Is there such a things as photography on photography as
well? One can find examples pointing in this direction. Dibbets brought out the
importance of skylines in the shot. Moholy-Nagy thematized the meshing and
weaves of the photo's shades, as Zielke itemized the transparencies and leafage
of light. Ernst Haas practically made a systematics of the originary pairing
information-noise in the fusions of color photographs. Friedlander carried out
the most thorough exploration of the implication of the photographer in what is
photographed. One could say that the series of captioned photographs by Duane
Michals and Nakagawa are not only narratives-figures, like photo novels, but
reflections on the figural (not figurative) aptitude of the photograph, by
virtue of the gap between the captions and the ambiguity of the shots. Finally,
Douglas Crimp shows that as early as 1895, Degas, conspiring with Mallarmé, had
produced a veritable semiotics or an actual indicialogy of photography.

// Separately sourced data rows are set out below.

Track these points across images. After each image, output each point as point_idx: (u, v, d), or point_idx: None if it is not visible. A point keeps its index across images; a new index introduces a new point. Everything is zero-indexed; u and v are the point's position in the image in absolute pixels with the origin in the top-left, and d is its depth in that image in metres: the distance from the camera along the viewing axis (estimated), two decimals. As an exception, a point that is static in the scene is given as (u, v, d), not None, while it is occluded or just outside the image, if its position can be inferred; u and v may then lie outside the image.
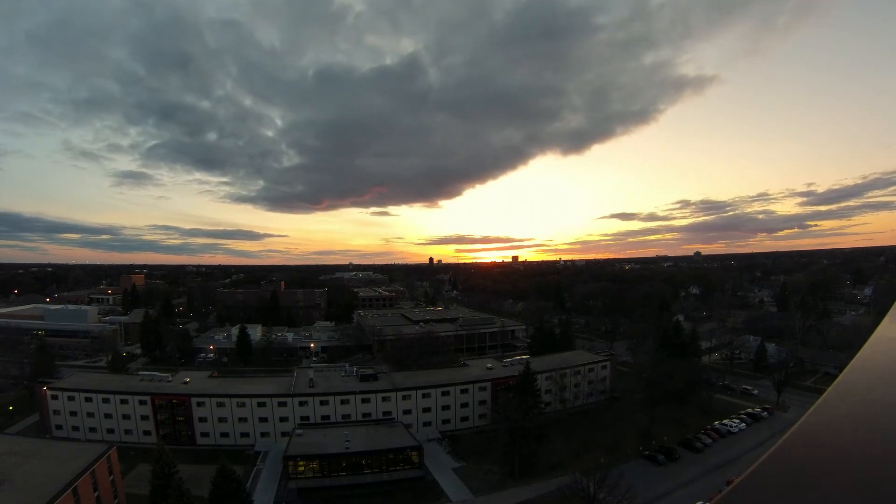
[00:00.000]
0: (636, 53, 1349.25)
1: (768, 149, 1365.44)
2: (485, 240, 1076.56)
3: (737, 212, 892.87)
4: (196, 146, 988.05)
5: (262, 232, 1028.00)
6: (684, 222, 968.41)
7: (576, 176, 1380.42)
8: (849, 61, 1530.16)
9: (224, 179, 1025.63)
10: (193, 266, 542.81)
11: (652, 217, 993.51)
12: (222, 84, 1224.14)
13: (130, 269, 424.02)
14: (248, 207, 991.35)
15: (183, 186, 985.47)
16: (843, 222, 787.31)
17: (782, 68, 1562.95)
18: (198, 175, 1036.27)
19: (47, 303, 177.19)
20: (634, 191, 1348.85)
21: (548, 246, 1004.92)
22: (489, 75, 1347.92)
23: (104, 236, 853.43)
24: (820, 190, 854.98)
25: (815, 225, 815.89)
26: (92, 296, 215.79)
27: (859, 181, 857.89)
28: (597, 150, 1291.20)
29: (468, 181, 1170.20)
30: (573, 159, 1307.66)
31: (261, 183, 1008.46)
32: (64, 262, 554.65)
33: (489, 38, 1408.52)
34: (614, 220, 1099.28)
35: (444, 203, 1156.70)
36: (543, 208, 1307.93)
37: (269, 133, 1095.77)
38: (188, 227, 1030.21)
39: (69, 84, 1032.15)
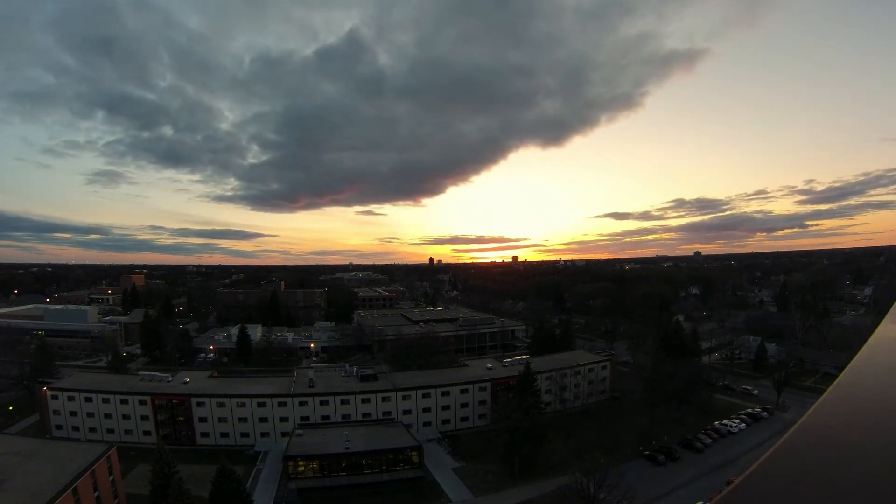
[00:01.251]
0: (612, 23, 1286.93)
1: (765, 143, 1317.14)
2: (479, 239, 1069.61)
3: (734, 211, 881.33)
4: (154, 142, 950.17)
5: (251, 231, 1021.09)
6: (681, 221, 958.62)
7: (567, 174, 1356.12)
8: (850, 45, 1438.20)
9: (195, 178, 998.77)
10: (193, 266, 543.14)
11: (646, 216, 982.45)
12: (159, 73, 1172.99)
13: (130, 269, 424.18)
14: (231, 207, 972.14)
15: (157, 185, 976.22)
16: (843, 221, 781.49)
17: (778, 45, 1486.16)
18: (167, 173, 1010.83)
19: (47, 303, 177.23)
20: (628, 189, 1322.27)
21: (544, 246, 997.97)
22: (444, 56, 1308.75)
23: (93, 236, 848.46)
24: (819, 188, 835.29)
25: (816, 224, 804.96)
26: (92, 296, 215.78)
27: (861, 178, 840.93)
28: (582, 143, 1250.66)
29: (449, 177, 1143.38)
30: (563, 156, 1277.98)
31: (233, 181, 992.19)
32: (56, 261, 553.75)
33: (434, 10, 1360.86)
34: (608, 219, 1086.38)
35: (427, 202, 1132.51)
36: (536, 208, 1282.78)
37: (223, 126, 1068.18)
38: (175, 226, 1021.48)
39: (2, 76, 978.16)
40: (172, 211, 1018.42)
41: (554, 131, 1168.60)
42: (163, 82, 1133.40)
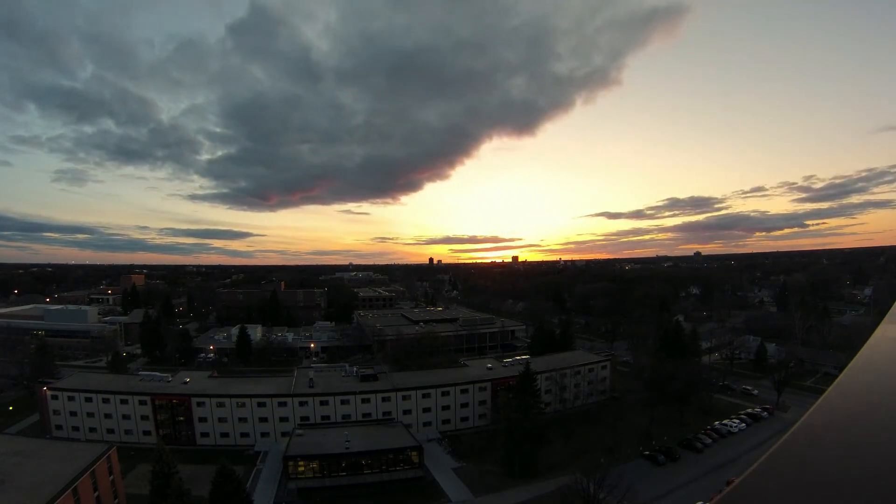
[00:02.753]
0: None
1: (762, 138, 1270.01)
2: (473, 239, 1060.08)
3: (730, 210, 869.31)
4: (100, 136, 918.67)
5: (238, 230, 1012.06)
6: (676, 221, 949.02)
7: (555, 172, 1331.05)
8: (851, 32, 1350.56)
9: (160, 175, 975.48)
10: (193, 266, 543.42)
11: (639, 215, 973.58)
12: (75, 60, 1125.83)
13: (130, 269, 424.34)
14: (206, 206, 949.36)
15: (125, 183, 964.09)
16: (843, 221, 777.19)
17: (775, 28, 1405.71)
18: (127, 170, 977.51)
19: (47, 303, 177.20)
20: (619, 187, 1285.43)
21: (540, 246, 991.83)
22: (379, 33, 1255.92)
23: (81, 235, 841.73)
24: (818, 185, 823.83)
25: (820, 223, 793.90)
26: (92, 296, 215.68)
27: (864, 173, 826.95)
28: (566, 135, 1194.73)
29: (423, 172, 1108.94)
30: (549, 152, 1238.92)
31: (197, 177, 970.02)
32: (55, 261, 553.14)
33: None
34: (600, 218, 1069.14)
35: (407, 199, 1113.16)
36: (526, 207, 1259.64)
37: (164, 118, 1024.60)
38: (159, 225, 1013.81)
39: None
40: (153, 209, 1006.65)
41: (524, 116, 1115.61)
42: (83, 71, 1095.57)
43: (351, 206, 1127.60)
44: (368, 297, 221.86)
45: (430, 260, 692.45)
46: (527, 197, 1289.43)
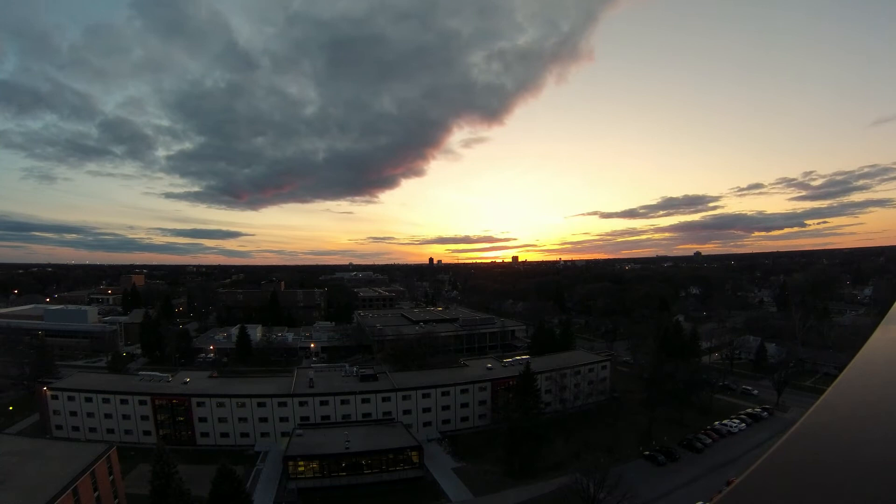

Even so, one could maintain that the photograph is less driven
to this type of self-referentiality than other artistic endeavors.
Paradoxically, the photographs of uttermost reflexive significance have often
attained this only by accident. Everyone knows Robert Capa's famous series of
the landing in Normandy. The film was ruined in the London studios. In the end,
eight negatives survived the accident, which only serves to intensify one of
their fundamental aspects: photos are problematic imprints. The result of this
mishap activates a staggering semiotic and indiciological complex concerning
the nature of present or absent appearance, manifestation, and events. But the
fascination, so well-suited to the nature of photography, arises not from
premeditated intentions but from an exterior accident.
The self-portrait is a good test for the highly irregular
reflexive possibilities of signs and indices. The classical painter, working
with semiotic traits, excels in this genre and confirms his ‘Me', his
microcosm. Here, the photographer, trapper of contingently indexed indicial
imprints, fails. ‘Me' is a matter of the mirror, as Narcissus believed. The
photograph is not a mirror. In a photograph, the "I" is captured from the back
and in delayed-action (Denis Roche), in its black shadow (Tress), as an
anticipated corpse (Schwarzkogler), as a reflection among reflections
(Friedlander). However, in the latter case the ‘I' discovers its positive
status: to be a state of the universe among other states.